Am Ende fragt sich der Autor ein letztes Mal: „Haben wir eine Zukunft?“ Und er beantwortet sich dieses Rätsel selbst:
„Na klar! (…) Zukunft ist uns sicher. Gewinnt der Amerikanismus, so wird er in 150 Jahren die Menschheit zugrunde richten, und die Erde wird als erstorbener Mars im Weltall weiterkreisen. Gewinnt die neue Religion (*Anmerkung: So nennt Fernau den Kommunismus, der für ihn eine Religion ohne Gottesbezug war, weil er viele Verhaltensnormen der Religiosität spiegelte), so wird die Menschheit 150 Jahre lang in großer Not leben, und dann wird wieder das Jahr Eins kommen und alles von vorne beginnen. So oder so. Halleluja!“*
Der Kommunismus ist nicht mehr, der Amerikanismus blieb übrig. Der eine Wahn, der nicht vergehen wollte, dominiert nun die Welt. Er tut das im Moment ungeniert. Es werden auch wieder Zeiten kommen, da er zurückhaltender wirkt, aber es ist nur die Außenwirkung, man darf sich nicht täuschen lassen.
Diese Welt wird von amerikanischen Institutionen verwaltet. Niemals gab es ein Imperium, das so zielgerichtet die Welt beherrschte; zwangsläufig wird das den Planeten um seine Substanz bringen.
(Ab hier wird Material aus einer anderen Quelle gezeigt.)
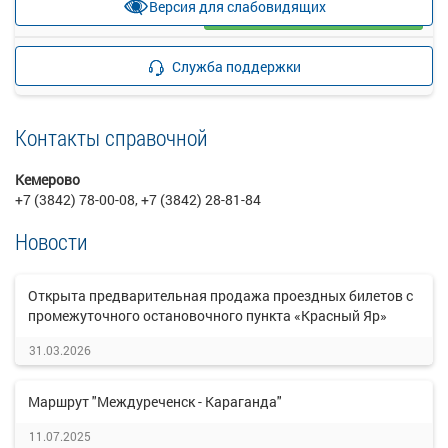
Версия для слабовидящих
Загрузить цену
Подробнее
Детали рейса
Служба поддержки
о маршруте
Контакты справочной
Кемерово
+7 (3842) 78-00-08, +7 (3842) 28-81-84
Новости
Открыта предварительная продажа проездных билетов с
промежуточного остановочного пункта «Красный Яр»
31.03.2026
Маршрут "Междуреченск - Караганда"
11.07.2025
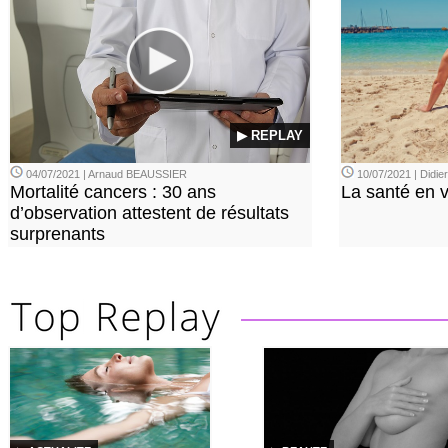
▶ REPLAY
04/07/2021 | Arnaud BEAUSSIER
10/07/2021 | Didi
Mortalité cancers : 30 ans
La santé en 
d’observation attestent de résultats
surprenants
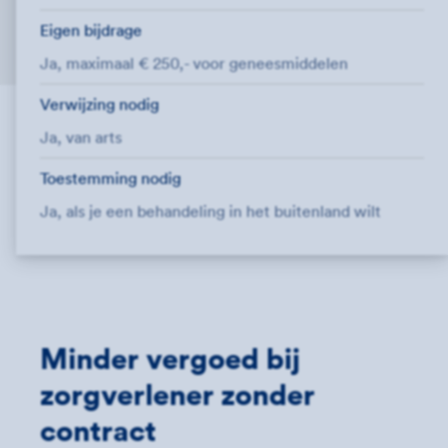
Eigen bijdrage
Ja, maximaal € 250,- voor geneesmiddelen
Verwijzing nodig
Ja, van arts
Toestemming nodig
Ja, als je een behandeling in het buitenland wilt
Minder vergoed bij
zorgverlener zonder
contract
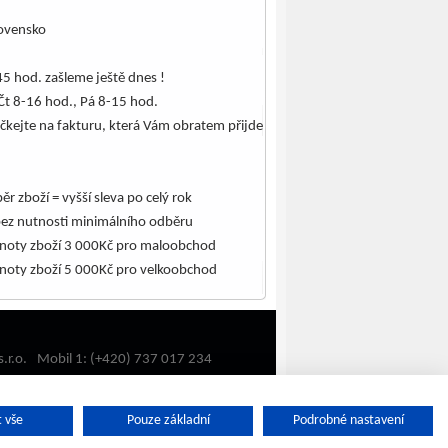
lovensko
5 hod. zašleme ještě dnes !
Čt 8-16 hod., Pá 8-15 hod.
čkejte na fakturu, která Vám obratem přijde
.
ěr zboží = vyšší sleva po celý rok
bez nutnosti minimálního odběru
noty zboží 3 000Kč pro maloobchod
noty zboží 5 000Kč pro velkoobchod
.r.o.
Mobil 1: (+420) 737 017 234
Mobil 2: (+420) 602 732 488
Email:
oulehla@oulehla.cz
 vše
Pouze základní
Podrobné nastavení
Najdete nás i na Facebooku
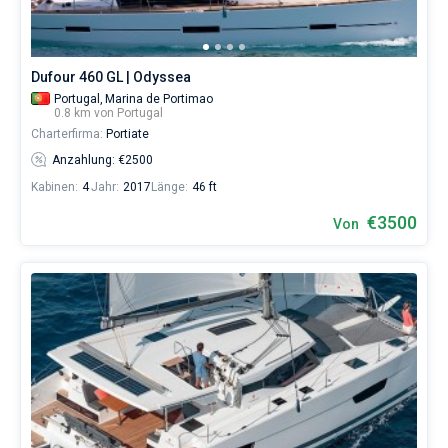
für
Segler,
die
sich
Dufour 460 GL | Odyssea
ihr
Portugal,
Marina de Portimao
Leben
0.8 km von Portugal
ohne
Charterfirma:
Portiate
Segel
nicht
Anzahlung: €2500
vorstellen.
Kabinen:
4
Jahr:
2017
Länge:
46 ft
Nahe
€3500
Von
Azoren
,
Portimao
,
Lissabon
,
Madeira
.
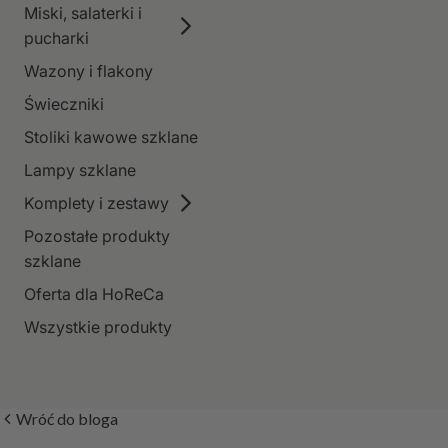
Miski, salaterki i
pucharki
Wazony i flakony
Świeczniki
Stoliki kawowe szklane
Lampy szklane
Komplety i zestawy
Pozostałe produkty
szklane
Oferta dla HoReCa
Wszystkie produkty
Wróć do bloga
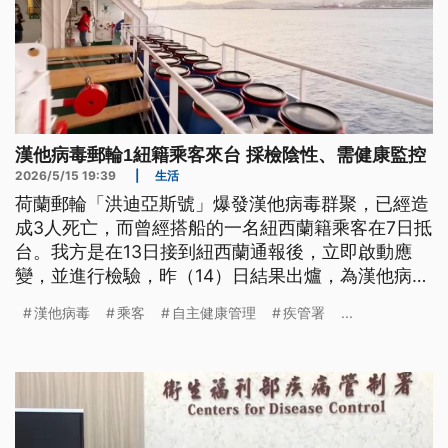
漢他病毒郵輪1紐籍乘客來台 採檢陰性、需健康監控
2026/5/15 19:39
|
生活
荷蘭郵輪「洪迪亞斯號」爆發漢他病毒群聚，已經造
成3人死亡，而曾經搭船的一名紐西蘭籍乘客在7日抵
台。我方是在13日接到紐西蘭通報後，立即啟動應
變，並進行檢驗，昨（14）日結果出爐，為漢他病毒
陰性，不過仍屬於高風險，由於漢他病毒潛伏期最長
漢他病毒
乘客
自主健康管理
疾管署
...
可達42天，因此安排到醫院單人病房，將會健康監控
到6月6日。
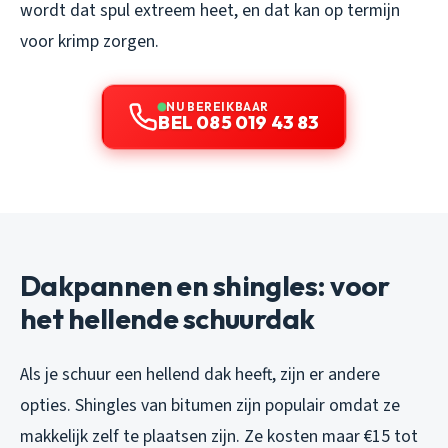
wordt dat spul extreem heet, en dat kan op termijn
voor krimp zorgen.
NU BEREIKBAAR
BEL 085 019 43 83
Dakpannen en shingles: voor
het hellende schuurdak
Als je schuur een hellend dak heeft, zijn er andere
opties. Shingles van bitumen zijn populair omdat ze
makkelijk zelf te plaatsen zijn. Ze kosten maar €15 tot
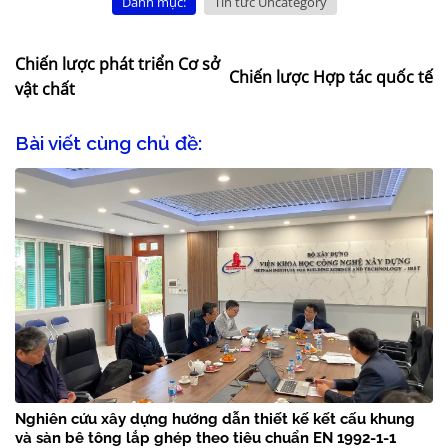
Danh mục:
Tin tức Uncategory
Chiến lược phát triển Cơ sở
Chiến lược Hợp tác quốc tế
vật chất
Bài viết cùng chủ đề:
Nghiên cứu xây dựng hướng dẫn thiết kế kết cấu khung
và sàn bê tông lắp ghép theo tiêu chuẩn EN 1992-1-1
Es gibt freilich andere Weltmächte. Von den Russen und Chinesen sprachen wir bereits. Indien wird aufschließen. Brasilien liegt im amerikanischen Vorhof, es ist damit chancenlos. Aber Moskau und Peking weisen einen großen Unterschied zu Washington auf: Sie sind kleine Fische, wenn es darum geht, der Welt ihren Stempel aufzudrücken. Dort sitzen regionale Weltmächte. In ihrem Einflussbereich, ja sicherlich, da sind sie Herr im Haus und führen sich auch so auf. Aber alle Welt einnorden nach russischer oder chinesischer Lebensart? Das machen nur unsere guten Freunde aus Übersee. So ein Sendungsbewusstsein kennen nur die Amerikaner. Sie sind noch immer beseelt von einem religiösen Eifer, der die Nation einst antrieb, der sich aber im Laufe des amerikanischen 20. Jahrhunderts in einen gottlosen Wahn verwandelte, der uns immer tiefer in eine Sackgasse drückt.